I’ve been working long hours lately. For the first time in my life I’ve been given a leadership role at my work, and a pretty large one at that. It changes things. Namely, you realize how much your boss actually does. Second, you start to resent yourself for being the mouthy little twat that you’ve been all these years. But last, you have to stay positive and upbeat despite how much you want to join all your coworkers in group-bitch. You can’t do that anymore.

As  I’ve been transitioning into this role I’ve also been given the task of having four new employees slid under my supervision to be trained and caught up with the rest of the pack. This involves constant interaction; they can’t leave your side as they essentially shadow you in your day-to-day.

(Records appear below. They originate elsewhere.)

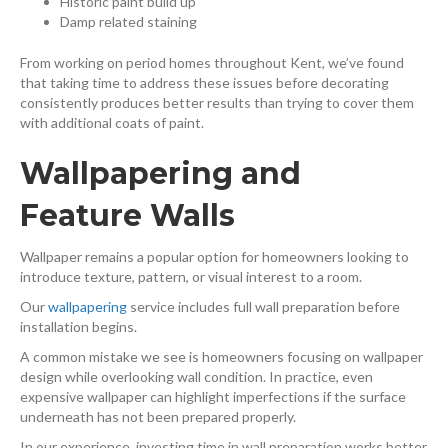
Historic paint build up
Damp related staining
From working on period homes throughout Kent, we’ve found
that taking time to address these issues before decorating
consistently produces better results than trying to cover them
with additional coats of paint.
Wallpapering and
Feature Walls
Wallpaper remains a popular option for homeowners looking to
introduce texture, pattern, or visual interest to a room.
Our
wallpapering
⁠ service includes full wall preparation before
installation begins.
A common mistake we see is homeowners focusing on wallpaper
design while overlooking wall condition. In practice, even
expensive wallpaper can highlight imperfections if the surface
underneath has not been prepared properly.
In our experience, investing time in wall preparation works better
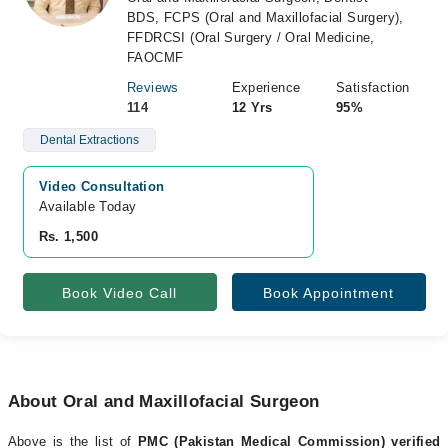
BDS, FCPS (Oral and Maxillofacial Surgery),
FFDRCSI (Oral Surgery / Oral Medicine,
FAOCMF
Reviews
Experience
Satisfaction
114
12 Yrs
95%
Dental Extractions
Video Consultation
Available Today
Rs. 1,500
Book Video Call
Book Appointment
About Oral and Maxillofacial Surgeon
Above is the list of
PMC (Pakistan Medical Commission) verified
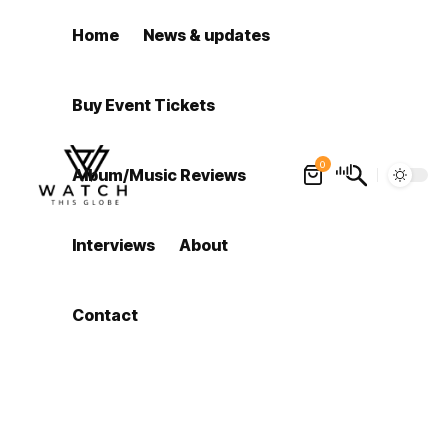
Home
News & updates
Buy Event Tickets
0
Album/Music Reviews
Interviews
About
Contact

This is exhausting, especially when taking on your boss’s work and still trying to complete your own. But what is really exhausting is answering questions whose answers are pointless. “Why did you start doing things way?” they ask, and you either can’t remember, it doesn’t matter, or your mouth is too tired to form words.

What I’ve taken to in answering their questions is creating back-stories for our department in all its various processes and roles. Not just farcical, but pure fantasy.  So for example, when I’m asked “Why did you guys implement automation?” Instead of answering that it’s easier and we get to work less, I simply respond with a story from days of yore involving a tyrannical dragon and a brave cobbler whose was rewarded with magic which he used to data-process our reports, next question.

My favorite yarns involve ex-coworkers with whom I had quarrels. Over near the fax machine there once sat an ugly old witch who would use her magic to cast spells upon a troll who once lived in a cave where our project coordinator’s office now is. “She turned him into a beastly monster who would come harass me regularly when I was new.” And they will look at me, these new hires, their eyes as wide as saucers. “And then what happened?” They ask. And I explain that when the two kingdoms merged the Elf Lords drew up a magical list upon which all the names of all of the creatures of the office were drawn. And from that list they made another list. And that list was given to H.R. and those people were banished during a great layoff but were given pensions which they did not deserve in my opinion.

Face it, people. You wish you worked with me.

Uliag, son of Elrond! Keeper of the Great Flame and Head of Product Management!